The council had a track record of continuous negotiations with traders in this area. And yet, in this case, the first consultation about this new mall was held on February 18, even though construction is meant to commence in early June. Traders said they were not consulted, but instead were presented with a fait accompli.

There are a number of other problems with this process. The environmental impact assessment (EIA) that was done was for the site over the railway lines. No new EIA has been conducted, despite the fact that the site has changed. The original EIA, in fact, outlines the importance of the market to the city.

There was no call by the council for expressions of interest when this valuable public land was to be released, nor was there a public tendering process. Also, no existing traders are included in the share ownership of the black economic empowerment consortium driving this development.

The first designs of the proposed new mall omitted to include any traders. Durban’s central business district was in fact to be transformed into a sanitised, American-style inner city.

Inappropriate

The more recent architectural drawings do pay lip service to integrating traders. The design, however, is essentially an enclosed box with blank facades. Local architects describe this as “inappropriate form”, contributing nothing to the streetscape.
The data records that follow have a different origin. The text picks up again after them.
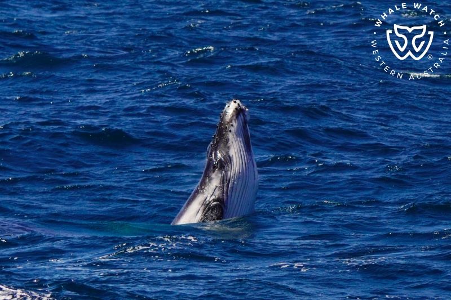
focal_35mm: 242
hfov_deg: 8.5
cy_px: 150
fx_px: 3028
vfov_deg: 5.7
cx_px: 226
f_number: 6.3
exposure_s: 1/4000
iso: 400
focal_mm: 161.2
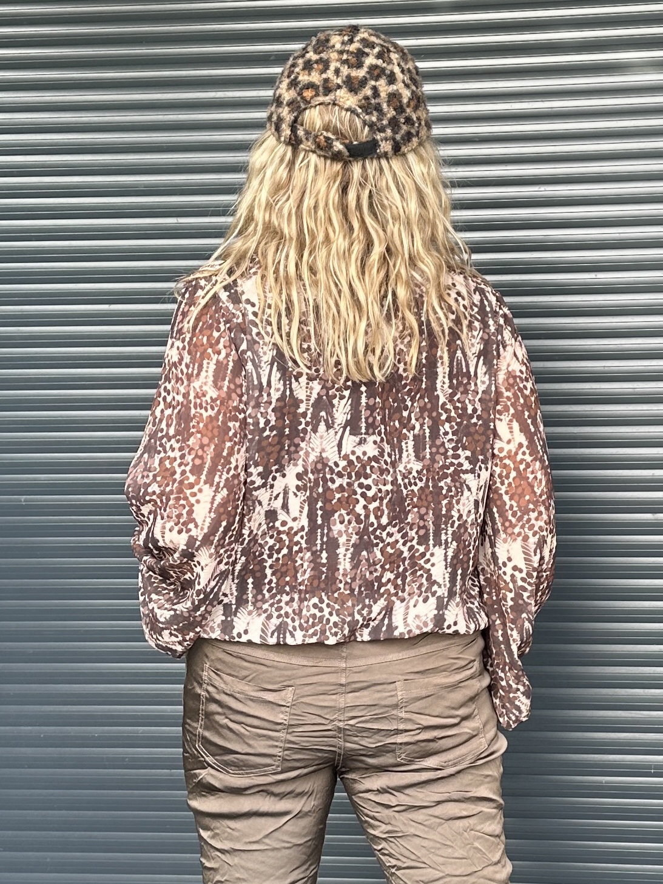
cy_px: 442
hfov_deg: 56.8
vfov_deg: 71.6
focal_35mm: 24
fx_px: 613
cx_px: 332
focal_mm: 6.86
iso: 64
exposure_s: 1/146
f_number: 1.78
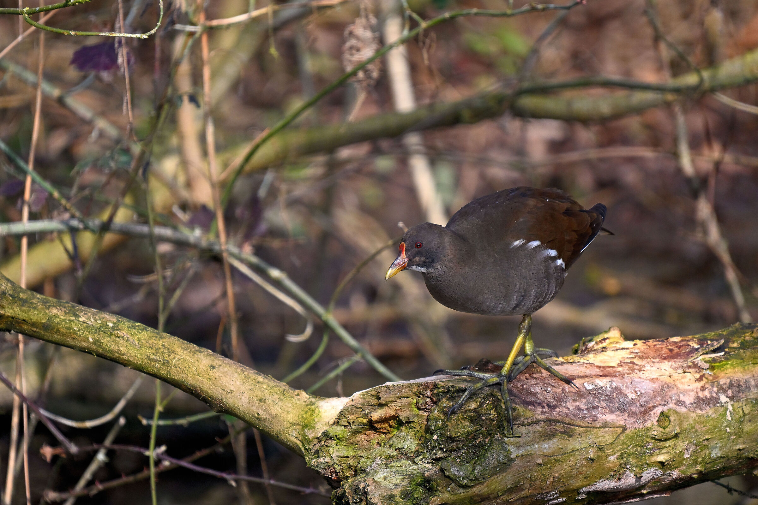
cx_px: 379
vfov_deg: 2.3
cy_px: 252
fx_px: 12632
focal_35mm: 600
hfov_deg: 3.4
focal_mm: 400
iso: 900
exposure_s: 1/1000
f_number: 6.3
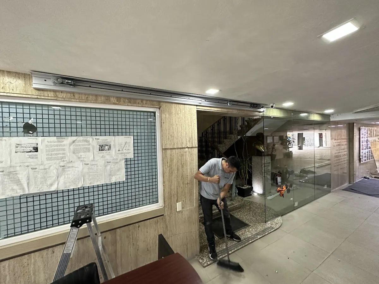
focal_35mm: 14
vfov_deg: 85.7
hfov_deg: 102.1
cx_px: 190
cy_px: 142
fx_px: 153
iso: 800
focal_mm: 2.22
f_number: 2.2
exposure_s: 1/60
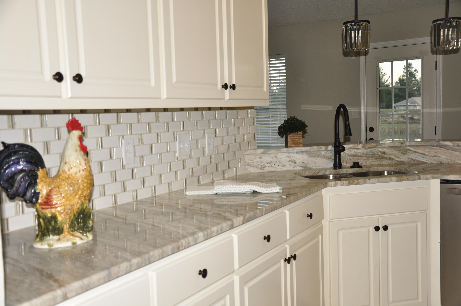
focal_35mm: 38
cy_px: 153
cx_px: 230
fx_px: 480
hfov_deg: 51.3
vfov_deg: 35.4
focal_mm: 25
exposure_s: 1/60
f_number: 4
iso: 200
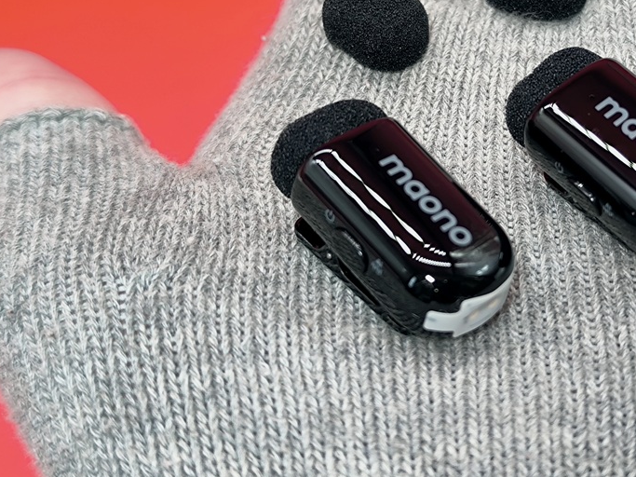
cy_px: 130
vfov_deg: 21.2
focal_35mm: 69
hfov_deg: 27.8
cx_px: 467
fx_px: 1268
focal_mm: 6.14
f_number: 1.65
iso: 500
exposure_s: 1/50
All agree that there is a need for continual investment into this district. Over the past decade, the council demonstrated its commitment to continuous upgrading in the Warwick area, with the traders and commuters at the heart of decision-making.

The proposed allocation of an additional R100 million of funds in support of development in the area is positive. But it should surely not be used to subsidise the narrow interests of large formal businesses.

In cities the world over, markets are celebrated as an integral element of the urban fabric. In Durban, we have a market that continues to play a critical role at the core of the lives of the majority of Durban’s residents. Supplanting the market with a publicly subsidised retail mall will only serve to further marginalise the urban poor.

Deputy mayor Logie Naidoo claims that a win-win solution is possible. However, the content and process of the current proposals are fundamentally flawed. No one will win if, in our vision for Durban, the interests of the majority of poorer citizens do not feature.